* Work instructions: Your task is to repeat exactly the lines below between the line holding "illusional。至少从" and the line holding "Quite a significant", inclusive, and only those.

* Data entries:
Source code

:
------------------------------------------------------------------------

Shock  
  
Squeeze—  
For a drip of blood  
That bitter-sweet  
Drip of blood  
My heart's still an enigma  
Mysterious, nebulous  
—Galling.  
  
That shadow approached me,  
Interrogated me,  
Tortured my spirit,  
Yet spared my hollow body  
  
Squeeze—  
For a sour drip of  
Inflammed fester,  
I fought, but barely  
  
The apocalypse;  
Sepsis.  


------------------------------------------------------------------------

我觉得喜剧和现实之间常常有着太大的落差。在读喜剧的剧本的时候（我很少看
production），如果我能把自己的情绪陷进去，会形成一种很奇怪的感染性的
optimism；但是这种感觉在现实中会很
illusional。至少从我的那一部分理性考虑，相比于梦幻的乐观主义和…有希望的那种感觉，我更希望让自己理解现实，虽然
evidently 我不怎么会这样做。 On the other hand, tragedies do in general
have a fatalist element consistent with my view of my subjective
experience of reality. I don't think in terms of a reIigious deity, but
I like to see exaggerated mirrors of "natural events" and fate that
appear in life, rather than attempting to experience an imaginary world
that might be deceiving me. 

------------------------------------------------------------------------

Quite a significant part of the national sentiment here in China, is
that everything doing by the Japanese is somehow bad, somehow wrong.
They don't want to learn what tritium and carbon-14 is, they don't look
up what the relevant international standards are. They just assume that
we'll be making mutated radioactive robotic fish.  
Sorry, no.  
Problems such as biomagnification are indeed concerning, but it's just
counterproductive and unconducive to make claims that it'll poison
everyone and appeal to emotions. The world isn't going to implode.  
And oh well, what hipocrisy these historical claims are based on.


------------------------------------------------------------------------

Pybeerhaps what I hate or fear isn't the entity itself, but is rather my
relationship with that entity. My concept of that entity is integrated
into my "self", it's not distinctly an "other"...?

* Task answer:
illusional。至少从我的那一部分理性考虑，相比于梦幻的乐观主义和…有希望的那种感觉，我更希望让自己理解现实，虽然
evidently 我不怎么会这样做。 On the other hand, tragedies do in general
have a fatalist element consistent with my view of my subjective
experience of reality. I don't think in terms of a reIigious deity, but
I like to see exaggerated mirrors of "natural events" and fate that
appear in life, rather than attempting to experience an imaginary world
that might be deceiving me. 

------------------------------------------------------------------------

Quite a significant part of the national sentiment here in China, is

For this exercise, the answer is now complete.